L’insegnante della scuola serena deve parlare alle anime, deve indurre gli allievi ad interpretare la vita, creando le migliori condizioni possibili per l’apprendimento. Il maestro deve mettersi in ascolto, deve considerare i propri discenti come collaboratori. Gli alunni imparano a dialogare e a conversare senza timori. Anche rispetto al dialetto il pedagogista non pone limiti:

Un ragazzo potrà parlare utilizzando il proprio dialetto per poi passare gradualmente al corretto utilizzo della lingua italiana

Il corretto impiego della lingua avviene non solo perché l’insegnante è adeguatamente preparato, ma perché il maestro spiega i proverbi con le corrispondenze in lingua italiana, ma non solo, vengono “tradotti” ed interpretati anche il canto dialettale, i canti religiosi e patriottici (quelli che Radice riassume nel concetto di “poesia”) e i modi di dire. In altre parole, si utilizza il concetto di pedagogia pratica.

La critica didattica

Radice introduce una grande novità nell’ambito della scuola, ovvero la critica didattica. Il pedagogista, rivoluzionando il modello dell’epoca, non si accoda a quanti credono che debba esserci un metodo uguale per tutti. Al contrario, Radice sostiene che la didattica non deve uniformare ma deve tenere presente delle differenze individuali.

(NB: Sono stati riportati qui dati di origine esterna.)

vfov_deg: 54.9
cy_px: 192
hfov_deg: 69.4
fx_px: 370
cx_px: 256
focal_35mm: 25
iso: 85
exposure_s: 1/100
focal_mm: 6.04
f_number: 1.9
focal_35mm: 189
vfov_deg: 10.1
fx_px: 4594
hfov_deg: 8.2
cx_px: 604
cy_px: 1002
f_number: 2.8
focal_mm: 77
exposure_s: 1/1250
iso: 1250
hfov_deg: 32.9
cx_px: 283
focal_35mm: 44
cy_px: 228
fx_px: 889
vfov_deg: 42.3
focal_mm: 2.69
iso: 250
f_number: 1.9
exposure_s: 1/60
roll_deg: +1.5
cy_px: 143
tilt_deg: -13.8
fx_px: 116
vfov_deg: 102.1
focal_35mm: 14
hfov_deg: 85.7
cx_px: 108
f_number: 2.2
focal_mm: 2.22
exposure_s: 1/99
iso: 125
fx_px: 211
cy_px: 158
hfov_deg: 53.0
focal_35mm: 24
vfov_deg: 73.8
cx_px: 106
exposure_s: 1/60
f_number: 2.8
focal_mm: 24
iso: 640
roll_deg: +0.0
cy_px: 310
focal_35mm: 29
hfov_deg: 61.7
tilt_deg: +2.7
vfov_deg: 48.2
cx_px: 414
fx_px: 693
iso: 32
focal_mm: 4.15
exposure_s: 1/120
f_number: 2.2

In questo contesto si colloca la teoria della critica didattica, dove Radice sostiene che gli educatori debbano creare i metodi ma poi il pedagogista debba intervenire per eseguire l’analisi critica dei metodi quando sono applicati. L’attività critica del pedagogista è fondamentale. Inoltre, Radice si informa a proposito di tutti gli interventi e le novità educative sia in ambito nazionale che internazionale e per farlo visita scuole in  Umbria, Lombardia e in Svizzera, analizza testi, metodi e strategie.

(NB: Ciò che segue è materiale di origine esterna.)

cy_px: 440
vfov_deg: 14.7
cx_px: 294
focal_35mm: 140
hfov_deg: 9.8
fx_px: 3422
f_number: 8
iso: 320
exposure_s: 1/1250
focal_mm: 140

Il pedagogista, grazie alle numerose ricerche e alle informazioni raccolte, contribuisce a far conoscere le attività delle sorelle Agazzi, dei coniugi Franchetti a Montesca e della Boschetti a Muzzano e Agno. Di Maria Montessori, invece, critica il lessico (troppo tecnico) utilizzato, mentre ne esalta l’idea di non opprimere il bambino con banchi e presenze ingombranti da parte degli insegnanti. Radice afferma che ci siano “due Montessori”, una positivista e una idealistica, una sorta di doppia personalità. Addirittura, negli anni successivi, il pedagogista andrà ad affermare che il buono del Metodo Montessori deriva dal Metodo ideato dalle sorelle Agazzi e questo contribuì a riaccendere le polemiche tra i sostenitori dei due Metodi.

 Conclusioni

A Radice si deve molto, ancora oggi. Il pedagogista ha anticipato i tempi, sottolineando l’importanza della professionalità e dell’etica dell’insegnante, ma non solo.

Ha posto l’accento sulla personalizzazione formativa, sottolineando come ciascun individuo sia diverso e che non bisogna “livellare” le menti.

Oltre a questo, a Radice si deve l’interesse per la ricerca e l’apertura alle esperienze concrete. Il suo amore per il sapere e la conoscenza di altre teorie pedagogiche dovrebbe aiutare e sostenere l’operato dei pedagogisti attuali e motivarli per continuare  a farli “ardere” di quella passione educativa irrinunciabile per veri insegnanti, educatori e pedagogisti.